[Supplied records]

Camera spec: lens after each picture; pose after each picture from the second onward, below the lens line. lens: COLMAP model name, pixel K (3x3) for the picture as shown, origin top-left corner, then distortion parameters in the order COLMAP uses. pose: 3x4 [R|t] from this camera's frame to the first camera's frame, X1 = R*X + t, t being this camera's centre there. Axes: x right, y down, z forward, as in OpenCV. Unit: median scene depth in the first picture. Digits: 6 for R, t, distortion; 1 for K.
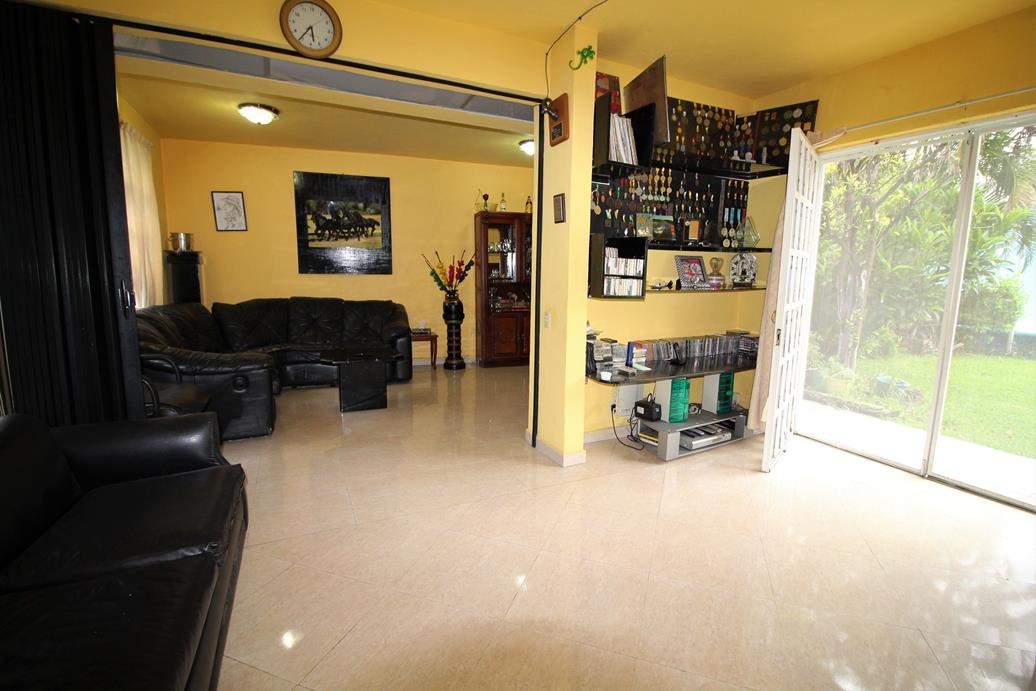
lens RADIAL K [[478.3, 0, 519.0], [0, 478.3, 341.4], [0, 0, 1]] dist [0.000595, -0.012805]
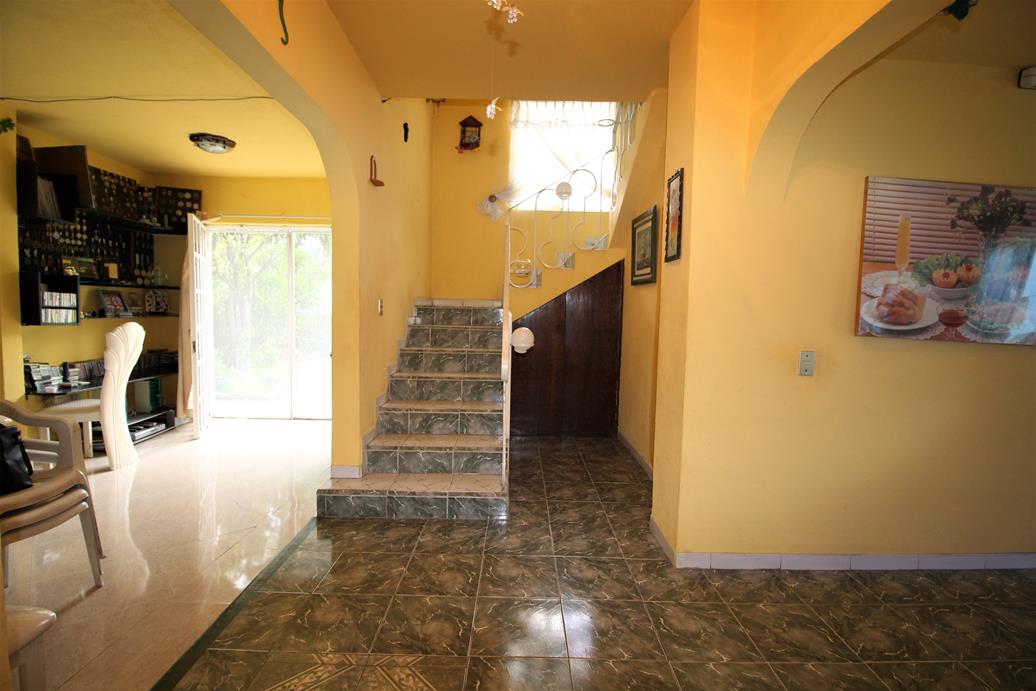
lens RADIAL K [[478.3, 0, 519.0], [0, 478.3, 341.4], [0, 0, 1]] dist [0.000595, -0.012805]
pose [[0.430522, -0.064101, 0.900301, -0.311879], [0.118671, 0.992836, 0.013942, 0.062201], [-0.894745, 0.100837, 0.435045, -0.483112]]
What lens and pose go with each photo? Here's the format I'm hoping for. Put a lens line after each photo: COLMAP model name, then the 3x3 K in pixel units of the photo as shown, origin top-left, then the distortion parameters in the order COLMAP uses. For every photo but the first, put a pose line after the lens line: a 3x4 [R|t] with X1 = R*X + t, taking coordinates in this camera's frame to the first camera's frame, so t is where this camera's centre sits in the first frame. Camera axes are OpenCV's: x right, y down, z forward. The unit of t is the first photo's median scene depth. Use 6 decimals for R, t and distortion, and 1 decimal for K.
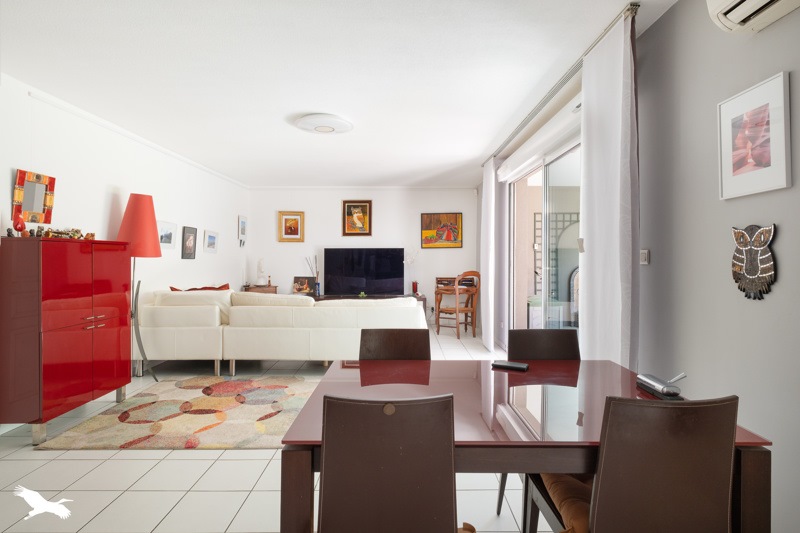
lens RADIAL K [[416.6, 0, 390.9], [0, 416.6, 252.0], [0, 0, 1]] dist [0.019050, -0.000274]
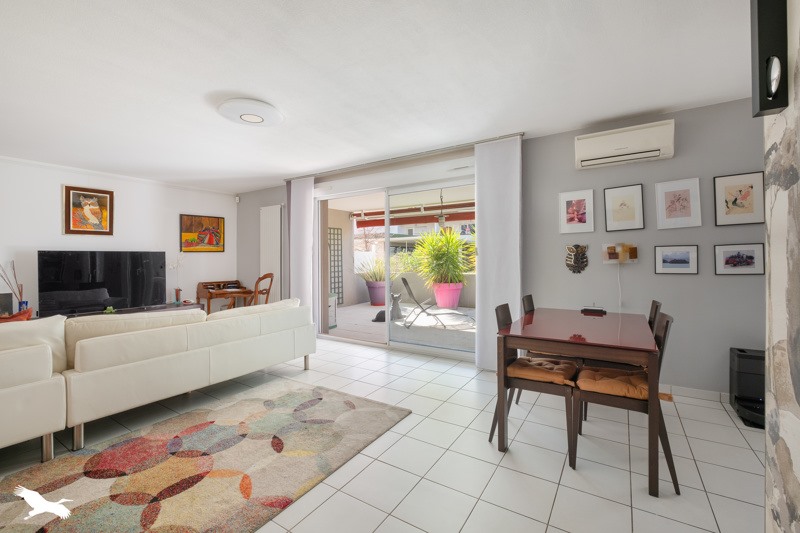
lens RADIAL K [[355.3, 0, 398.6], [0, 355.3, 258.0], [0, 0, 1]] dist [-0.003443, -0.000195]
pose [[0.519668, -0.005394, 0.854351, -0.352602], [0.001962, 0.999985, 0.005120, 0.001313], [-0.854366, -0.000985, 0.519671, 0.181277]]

[/Supplied records]

▶ _Problem description_
Convert all the lines above into a numbered list, skipping any blank lines. Leave the pictures out of the answer.

▶ _Solution_
1. Camera spec: lens after each picture; pose after each picture from the second onward, below the lens line. lens: COLMAP model name, pixel K (3x3) for the picture as shown, origin top-left corner, then distortion parameters in the order COLMAP uses. pose: 3x4 [R|t] from this camera's frame to the first camera's frame, X1 = R*X + t, t being this camera's centre there. Axes: x right, y down, z forward, as in OpenCV. Unit: median scene depth in the first picture. Digits: 6 for R, t, distortion; 1 for K.
2. lens RADIAL K [[478.3, 0, 519.0], [0, 478.3, 341.4], [0, 0, 1]] dist [0.000595, -0.012805]
3. lens RADIAL K [[478.3, 0, 519.0], [0, 478.3, 341.4], [0, 0, 1]] dist [0.000595, -0.012805]
4. pose [[0.430522, -0.064101, 0.900301, -0.311879], [0.118671, 0.992836, 0.013942, 0.062201], [-0.894745, 0.100837, 0.435045, -0.483112]]
5. What lens and pose go with each photo? Here's the format I'm hoping for. Put a lens line after each photo: COLMAP model name, then the 3x3 K in pixel units of the photo as shown, origin top-left, then the distortion parameters in the order COLMAP uses. For every photo but the first, put a pose line after the lens line: a 3x4 [R|t] with X1 = R*X + t, taking coordinates in this camera's frame to the first camera's frame, so t is where this camera's centre sits in the first frame. Camera axes are OpenCV's: x right, y down, z forward. The unit of t is the first photo's median scene depth. Use 6 decimals for R, t and distortion, and 1 decimal for K.
6. lens RADIAL K [[416.6, 0, 390.9], [0, 416.6, 252.0], [0, 0, 1]] dist [0.019050, -0.000274]
7. lens RADIAL K [[355.3, 0, 398.6], [0, 355.3, 258.0], [0, 0, 1]] dist [-0.003443, -0.000195]
8. pose [[0.519668, -0.005394, 0.854351, -0.352602], [0.001962, 0.999985, 0.005120, 0.001313], [-0.854366, -0.000985, 0.519671, 0.181277]]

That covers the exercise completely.